Tokyo stocks fell 3 percent on Tuesday, their worst daily drop in three months, after the Bank of Japan's emergency moves the day before failed to curb the yen's strength and disheartened investors bailed out of the market.
Market players noted disappointment after the BOJ expanded its fund supply tool, widely seen as an ineffective move, while the U.S. economic recovery was under a cloud, limiting how much Japan alone could do for its economy and stock market.
The market appears to be demanding more steps from Japanese authorities after the BOJ measures were not strong enough to stop the yen from advancing, said Masayuki Otani, chief market analyst at Securities Japan Inc.
The next step would have to be intervention, though first we may see one or two more verbal intervention attempts.

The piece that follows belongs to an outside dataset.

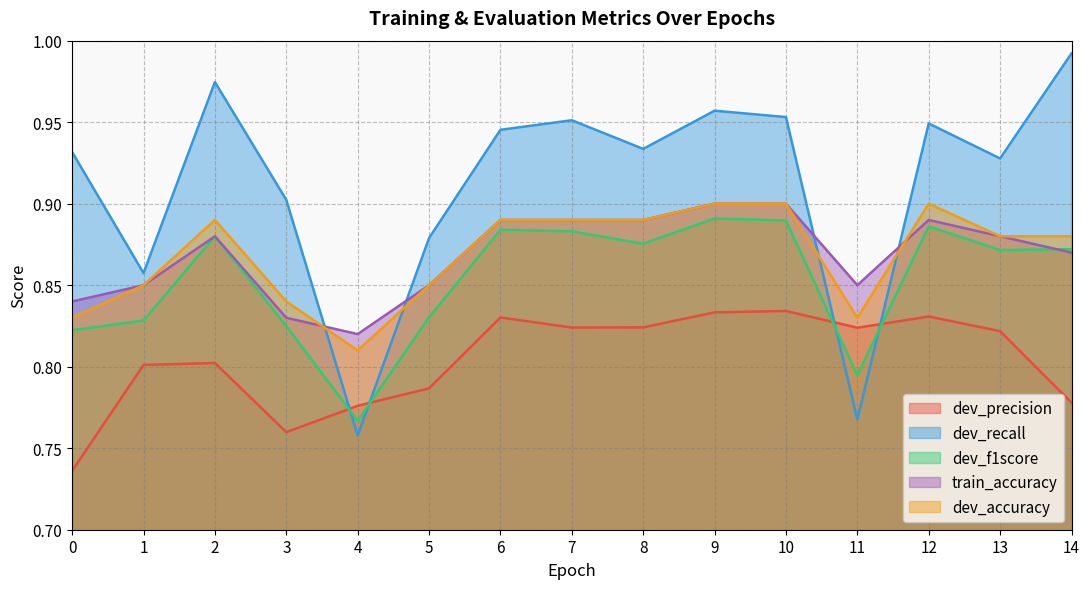

What is the value of the dev_accuracy point at the 13th from the left?

0.9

Investors are also selling ahead of this week's U.S. economic indicators, including jobs data, because of worries that if those data are poor, that'd also prompt selling of the dollar. At this level, individual investors in particular are dumping shares, along with foreigners.
The benchmark Nikkei <.N225> shed 277.40 points to 8,871.86 and was poised to record its worst month since May, while the broader Topix <.TOPX> lost 2.6 percent to 807.46.
The dollar slipped 0.4 percent against the yen to 84.25 yen, within sight of last week's 15-year low of 83.58 yen.
U.S. stocks fell in the year's lightest volume on Monday as worries about the pace of recovery overshadowed a rise in consumer spending and incomes, with investors moving to the sidelines ahead of this week's data, including non-farm payrolls data on Friday.
Although the U.S. spending data yesterday wasn't bad, it's the indicators out later this week that are the really important ones, and predictions for these are really raising fears about the economic recovery, said Takashi Ushio, head of the investment strategy division at Marusan Securities.
Some light buying by pension funds was likely and may offer support at the lows, but market players said the Nikkei could test the 8,800 level, around a 16-month low hit last week, at some point this week.
Below 8,800, the next target is 8,697, a 61.8 percent retracement of the Nikkei's rally from its March 2009 low to its April 2010 high.
Exporters took a beating. Canon Inc <7751.T> sank 3.9 percent to 3,445 yen and Kyocera Corp <6971.T> shed 3 percent to 7,220 yen. Sony Corp <6758.T> lost 3.5 percent to 2,373 yen.